Students using the lab can perform a gene editing experiment in a single day using the Gene Editing Institute’s innovative CRISPR in a Box™ educational toolkit. All materials in the kit are safe, synthetic materials, and allow students to perform CRISPR gene editing with non-infectious E. coli bacteria. They will be able to see an appearance change indicating gene editing has occurred at the end of their experiment.

Eric Kmiec, Ph.D.

“Students around the country, no matter where they go to school, have the potential to be scientists, researchers and laboratory technicians,” said Eric Kmiec, Ph.D.,  executive director and chief scientific officer of ChristianaCare’s Gene Editing Institute.

“Our hope is that by creating access and space for students to explore, we can inspire the next generation of students to pursue STEM careers.

“The Learning Lab allows us to help cultivate the next generation of genetic scientists and strengthen Delaware and our region as a leader in biotechnology.”

Teaching next-gen scientists today

Education Program Manager Amanda Hewes, MS, developed the Learning Lab after noticing a problem that was undercutting the opportunities of teachers to bring gene editing experiments into the classroom — a lack of space and equipment.

A student spreads bacteria over an augur with a tool colloquially called a “hockey stick” spreader.

“We don’t want anything to hinder the way students learn about CRISPR gene editing,” Hewes said. “If a student feels like there are too many steps, or a teacher doesn’t have an essential piece of equipment, then we’ve lost an opportunity to bring the next generation of scientists into the lab. We’re striving to break down as many barriers as possible for students.”

Learning real-world applications of gene editing

The Learning Lab also allows students to speak directly with experts in the field about careers in biotechnology and gene editing as they learn the difference between such things as phenotypic and genotypic readouts in their gene editing experiments.

This gives students the chance to ask about the real-world application of genome experiments in a research lab.
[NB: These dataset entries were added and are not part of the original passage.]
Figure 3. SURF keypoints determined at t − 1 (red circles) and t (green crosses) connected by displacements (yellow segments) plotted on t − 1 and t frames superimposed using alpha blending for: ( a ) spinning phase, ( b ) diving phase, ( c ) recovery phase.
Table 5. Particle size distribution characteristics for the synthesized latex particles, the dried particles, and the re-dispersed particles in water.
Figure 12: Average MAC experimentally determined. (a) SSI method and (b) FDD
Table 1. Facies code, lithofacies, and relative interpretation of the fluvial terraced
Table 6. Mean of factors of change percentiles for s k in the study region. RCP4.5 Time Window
It also lets them think about their place in a lab setting.

Amanda Hewes instructs students on proper pipette technique at a Learning Lab field trip for a Charter School of Wilmington science class.
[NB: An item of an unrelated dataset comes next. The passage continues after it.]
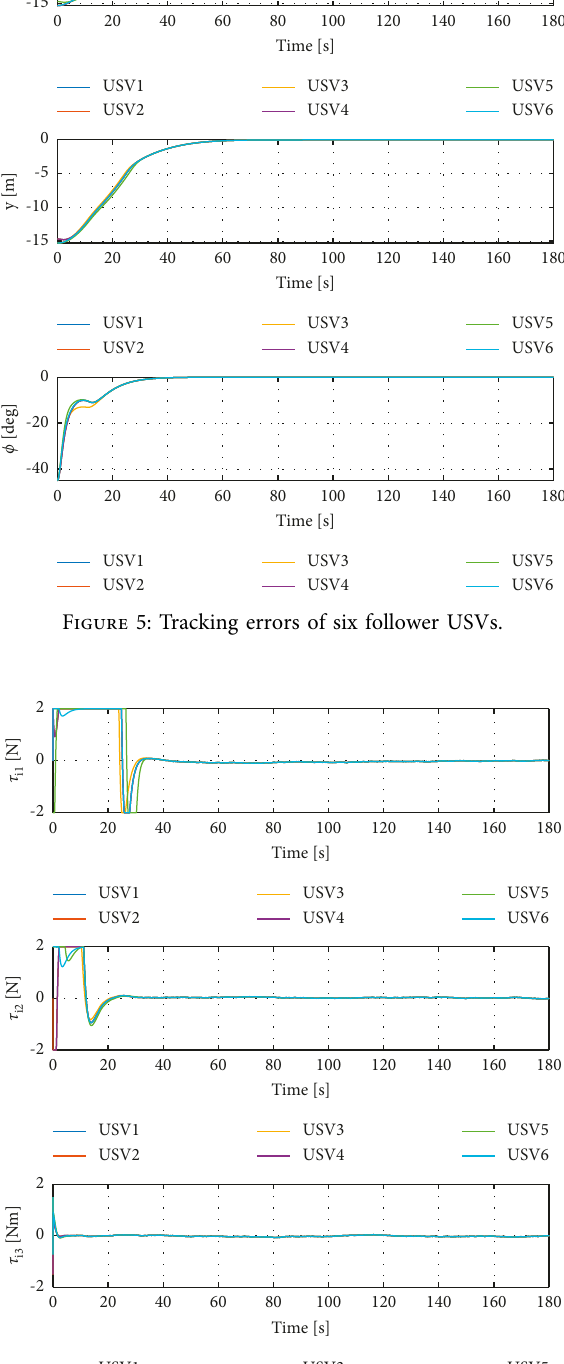
) of six USVs with ADS. i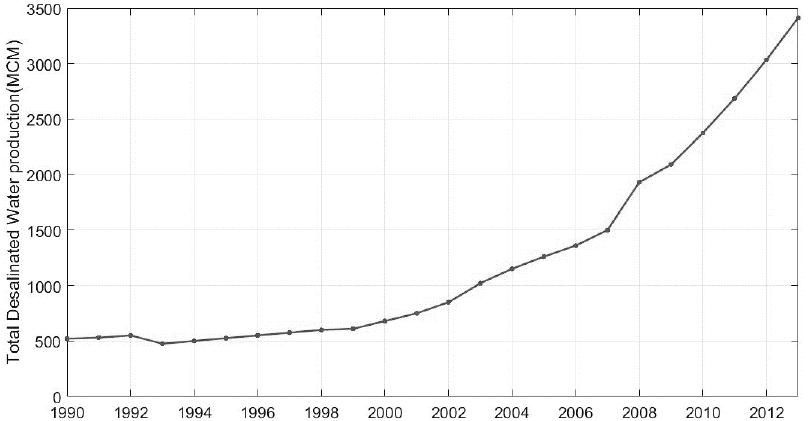
Figure 6. Total desalinated water production in the UAE from 1990 to 2012.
“I’ve never been in an actual lab setting before,” said Shiloh Lee, a junior at The Charter School of Wilmington, at a recent class. “I think it is very, very cool to be able to experience it.”

“I’ve learned a lot of new skills with the micropipetting,” said Pauline Zhuang, a senior. “We don’t have the same resources at our school. The CRISPR in a Box is such a great resource. My classmates and I have been able to experience, firsthand, what it is like to actually do gene editing.”

Through the program, the Gene Editing Institute hopes to educate 1,000 students by spring 2024. Currently, the lab is on track to engage more than 200 students by the end of the spring 2023 semester.

CRISPR stands for Clustered Regularly Interspaced Short Palindromic Repeats, which are the hallmark of a bacterial defense system that forms the basis for CRISPR-Cas 9 genome editing technology. The CRISPR technology enables researchers to modify genes in living cells and organisms and may make it possible to correct mutations at precise locations in the human genome in order to treat genetic causes of disease.